Cut-Off Arm glanced at the older chief, then brought his eyes back to Joseph, asking, “Does White Bird understand his people must come to live upon this reservation?”

But at the moment Joseph opened his mouth to answer, Toohoolhoolzote leaped to his feet and warned dourly, “What the soldier chief wants … I cannot do! Wherever
Tamalait,
my creator, has put me, that is there I am to stay. No earthly man—not any
Nee-Me-Poo,
and certainly not any Shadow—can command me to go anyplace but where
Tamalait
saw fit for me to live!”

“This is true, what Toohoolhoolzote says,” Joseph defended. “The Creator made no marks or lines of division on the bosom of the earth.”

“It is too late to argue over this now,” Cut-Off Arm grumbled impatiently as he glared at the old shaman.

“Don't you see that it is the white man who argues over the Creator?” Joseph instructed the soldier chief. “Your missionaries teach us to quarrel about God. See the fighting between your Catholics and Protestants on the reservation! We do not want to learn any fighting over God. We may sometimes quarrel with men about the things of this earth, but we never quarrel about God.”

Cut-Off Arm listened to the entire translation before he countered, “I'm afraid your people do not understand anything more than a primitive concept of the Almighty.”

At which point Toohoolhoolzote declared, “Perhaps I should tell the soldier chief how my people were started in long-ago days, and how the Shadows were started, so you will understand why you cannot come move us where the Creator did not intend for us to be.”

Joseph saw how the old man's intransigence quickly irritated the soldier chief, how those words about
Tamalait
made the agent, himself the son of a Christian preacher, squirm in his ladder-back chair.

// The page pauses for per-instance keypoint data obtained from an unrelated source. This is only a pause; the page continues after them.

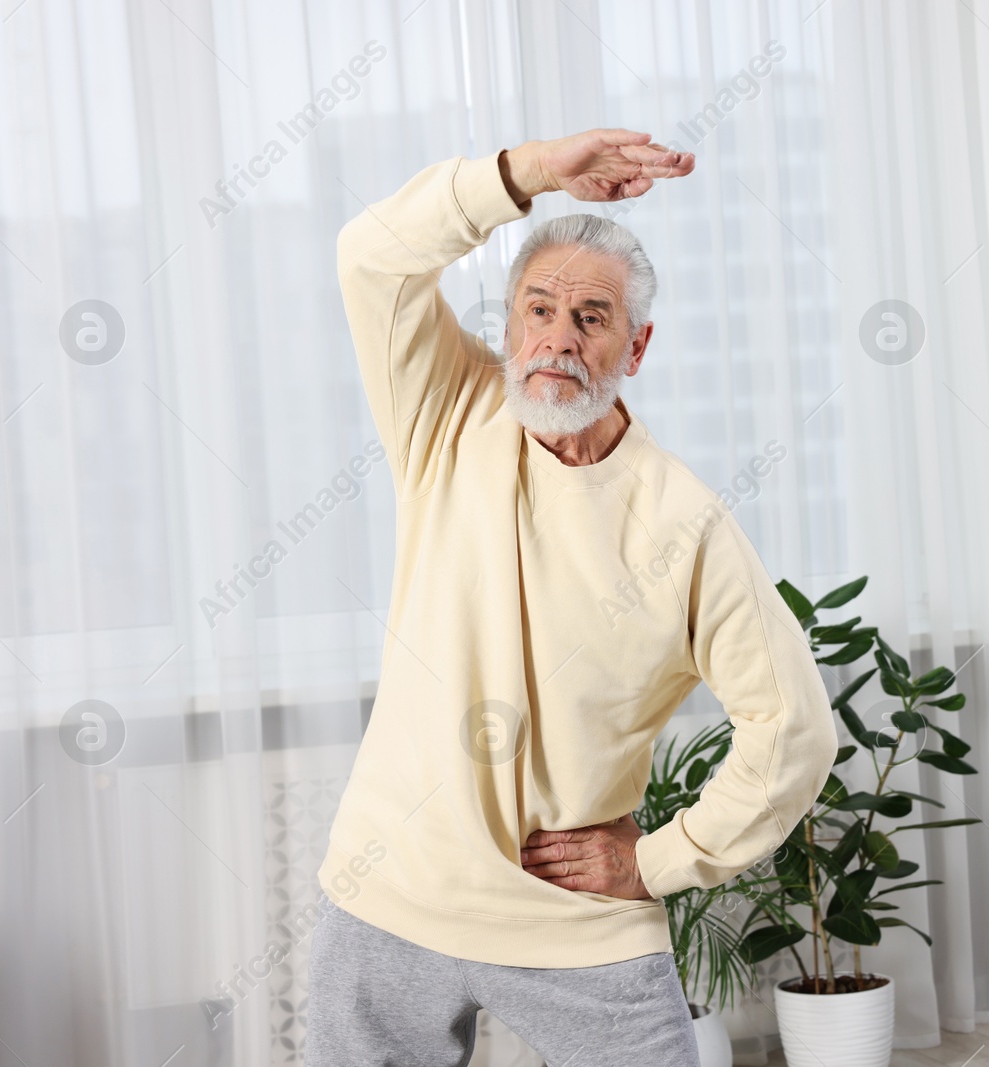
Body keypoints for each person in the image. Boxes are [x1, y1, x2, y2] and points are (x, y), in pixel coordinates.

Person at [303, 128, 841, 1066]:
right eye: (538, 308)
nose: (557, 337)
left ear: (636, 345)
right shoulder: (448, 411)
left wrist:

“My people were like a tree the Creator planted in this land a long time ago,” Toohoolhoolzote pressed on, not dismayed by the anger apparent on the faces of the white men. “And the Creator planted your people like a tree in a place far, far away to the east. For a long time now these two trees have grown side by side, both becoming large, their branches spreading until their limbs met and eventually intermingled. That is how we have grown as two peoples, and as long as the limbs of our two trees cling together we will be at peace as one people.”

Coming from the hard-bitten old chief, these profound words surprised Joseph. It was almost as if, instead of telling the Shadows that fighting was inevitable, the old
tewat
was instructing the soldier chief and others that there remained some tangible hope of averting bloodshed if each side would listen to the other.

“That is all I have to say to you, Cut-Off Arm,” Toohoolhoolzote continued. “I say these things so that you will know what we believe. You must see that there are two parties to a disagreement. And the party that is in the right will always prevail in the end, no matter what wrongs are done against them by those who are not in the right.”